━━ Material shown

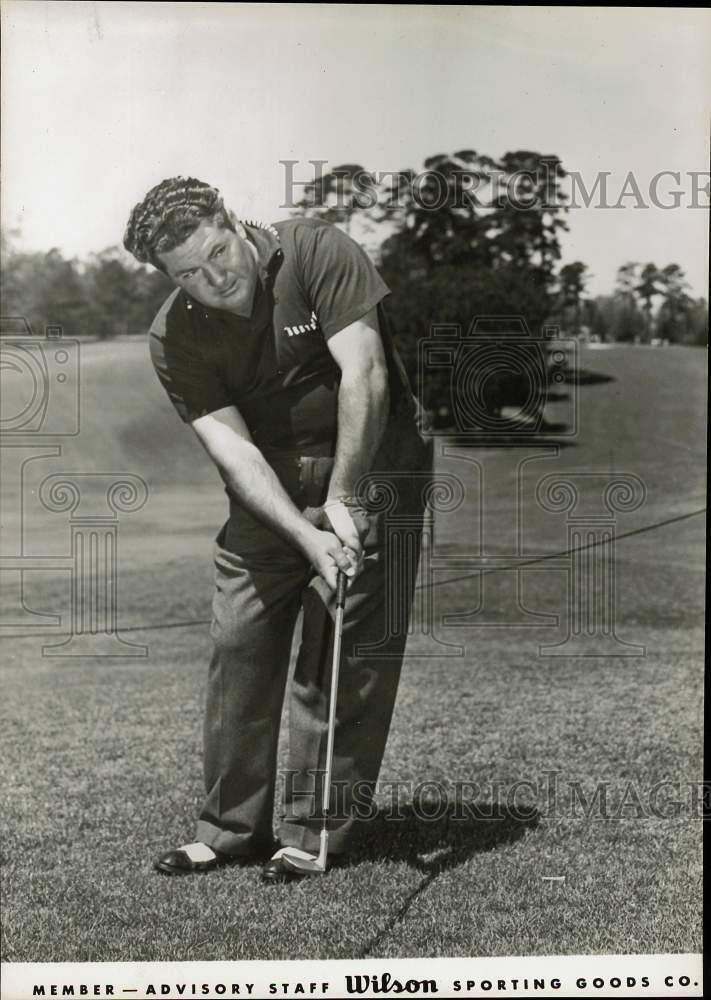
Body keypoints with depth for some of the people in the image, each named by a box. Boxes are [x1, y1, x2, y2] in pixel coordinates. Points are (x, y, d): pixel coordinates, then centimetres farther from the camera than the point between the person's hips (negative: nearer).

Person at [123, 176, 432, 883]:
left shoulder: (317, 253, -16)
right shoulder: (174, 339, -8)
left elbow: (364, 376, -21)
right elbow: (231, 447, -15)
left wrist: (340, 501, -23)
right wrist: (306, 536, -27)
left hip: (368, 465, -3)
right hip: (267, 486, 4)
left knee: (347, 654, -5)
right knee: (238, 645, 1)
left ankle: (315, 830, 6)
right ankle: (232, 827, 14)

━━━━

__Assignment__: List each line of the data above that contains the word "right", copied in full.

__Reply to the task__:
right shoulder: (174, 339, -8)
right elbow: (231, 447, -15)
right wrist: (306, 536, -27)
right hip: (267, 486, 4)
right knee: (238, 645, 1)
right ankle: (232, 827, 14)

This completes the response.